As the US currently imports almost 2/3 of its oil needs, exporting it does not do any good. After all, the US will have to import just that amount more than if it is not exported. So it will be a waste of energy and money.
Opening up Alaska and the U.S. coastal regions for drilling at this juncture probably would have nil effect on the timing of global peak production. It would not change the shape of the global Hubbert curve since Hubbert's method assumes that all the significant remaining oil fields would be searched for, discovered, and used in the normal pattern, and that we wouldn't be so stupid as to ban promising areas from drilling just to keep from disturbing the habitat of the yellow speckled squirrel. If we were to proceed with the normal search and exploit pattern now, it would just try to catch us up a tiny fraction to the theoretical Hubbert projected peak, which we're passing already.
Economist types often fault Hubbert's method for projecting the global peak just because it was so accurate in predicting the U.S. peak. The global peak, they have long said, will involve such a price climb that, as in all commodity cycles, the higher price will bring a rush of new supply on the market. This makes some sense if you consider the basic geologic fact that about half the oil in a field is left there because it becomes uneconomic to recover. That's a huge amount of oil just waiting for the right economics. But I would direct their attention to the real world example of the U.S. peak in 1970. The price of oil climbed some 900% over the 10 years following this peak. This astonishing price climb did not bring the left behind oil rushing to market and did not alter the close following of U.S. production to Hubbert's curve.
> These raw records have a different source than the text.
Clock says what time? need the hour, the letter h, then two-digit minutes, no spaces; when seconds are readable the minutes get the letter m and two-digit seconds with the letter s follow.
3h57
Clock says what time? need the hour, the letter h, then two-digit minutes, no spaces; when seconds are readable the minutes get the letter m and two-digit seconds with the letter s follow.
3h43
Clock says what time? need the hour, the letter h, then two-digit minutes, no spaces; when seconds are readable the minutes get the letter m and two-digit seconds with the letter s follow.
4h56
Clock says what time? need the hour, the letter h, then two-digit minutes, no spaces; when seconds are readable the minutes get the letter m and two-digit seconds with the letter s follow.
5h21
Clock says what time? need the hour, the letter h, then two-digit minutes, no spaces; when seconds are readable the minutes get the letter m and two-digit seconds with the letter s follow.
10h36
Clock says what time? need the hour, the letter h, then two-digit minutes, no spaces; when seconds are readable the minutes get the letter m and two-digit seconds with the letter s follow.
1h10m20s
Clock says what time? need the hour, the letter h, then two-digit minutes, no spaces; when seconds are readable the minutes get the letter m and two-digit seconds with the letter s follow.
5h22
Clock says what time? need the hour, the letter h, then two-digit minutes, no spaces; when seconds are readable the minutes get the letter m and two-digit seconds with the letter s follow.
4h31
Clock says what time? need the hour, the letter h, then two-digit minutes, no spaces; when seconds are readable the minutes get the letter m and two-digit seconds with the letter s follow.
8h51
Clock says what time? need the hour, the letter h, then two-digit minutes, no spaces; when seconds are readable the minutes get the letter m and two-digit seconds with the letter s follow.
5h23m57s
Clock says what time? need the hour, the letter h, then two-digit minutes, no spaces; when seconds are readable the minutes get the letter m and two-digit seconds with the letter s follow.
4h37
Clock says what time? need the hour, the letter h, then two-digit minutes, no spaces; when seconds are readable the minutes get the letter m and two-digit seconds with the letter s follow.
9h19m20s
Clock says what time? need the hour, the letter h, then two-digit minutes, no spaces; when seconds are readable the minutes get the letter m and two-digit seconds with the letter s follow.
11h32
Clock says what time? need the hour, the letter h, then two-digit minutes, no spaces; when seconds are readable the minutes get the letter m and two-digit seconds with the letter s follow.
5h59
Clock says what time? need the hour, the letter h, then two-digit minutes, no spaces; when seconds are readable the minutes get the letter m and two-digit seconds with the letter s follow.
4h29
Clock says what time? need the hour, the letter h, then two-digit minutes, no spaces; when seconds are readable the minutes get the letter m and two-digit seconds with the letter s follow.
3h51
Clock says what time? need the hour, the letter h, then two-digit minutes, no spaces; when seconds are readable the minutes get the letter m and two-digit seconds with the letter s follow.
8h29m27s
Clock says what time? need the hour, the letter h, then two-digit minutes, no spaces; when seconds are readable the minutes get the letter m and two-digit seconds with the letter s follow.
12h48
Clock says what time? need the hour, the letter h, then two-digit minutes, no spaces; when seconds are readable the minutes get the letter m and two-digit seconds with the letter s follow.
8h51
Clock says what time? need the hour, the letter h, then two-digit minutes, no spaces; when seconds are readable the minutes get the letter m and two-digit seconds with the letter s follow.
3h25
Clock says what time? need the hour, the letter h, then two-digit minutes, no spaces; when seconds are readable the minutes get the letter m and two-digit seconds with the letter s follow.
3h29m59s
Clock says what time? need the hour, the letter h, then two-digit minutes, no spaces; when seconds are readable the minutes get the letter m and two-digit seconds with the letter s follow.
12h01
Another big factor missed by economists with all the left behind oil, as well as shale, oil sands, and all unconventional oil, is flow rate. We have been used to conventional production where oil under high natural pressure comes spewing out of the ground already made up for us and ready to put into a pipeline. This is a vastly different type of flow rate than having to grind up, heat up, lift up, and manufacture oil using vast amounts of energy in the process. They don't understand ELM (the Export Land Model) or net energy. High flow rate net exported net energy is what sets oil prices.
" The price of oil climbed some 900% over the 10 years following this peak. This astonishing price climb did not bring the left behind oil rushing to market"
What about US price controls? Didn't they greatly diminish the price signal?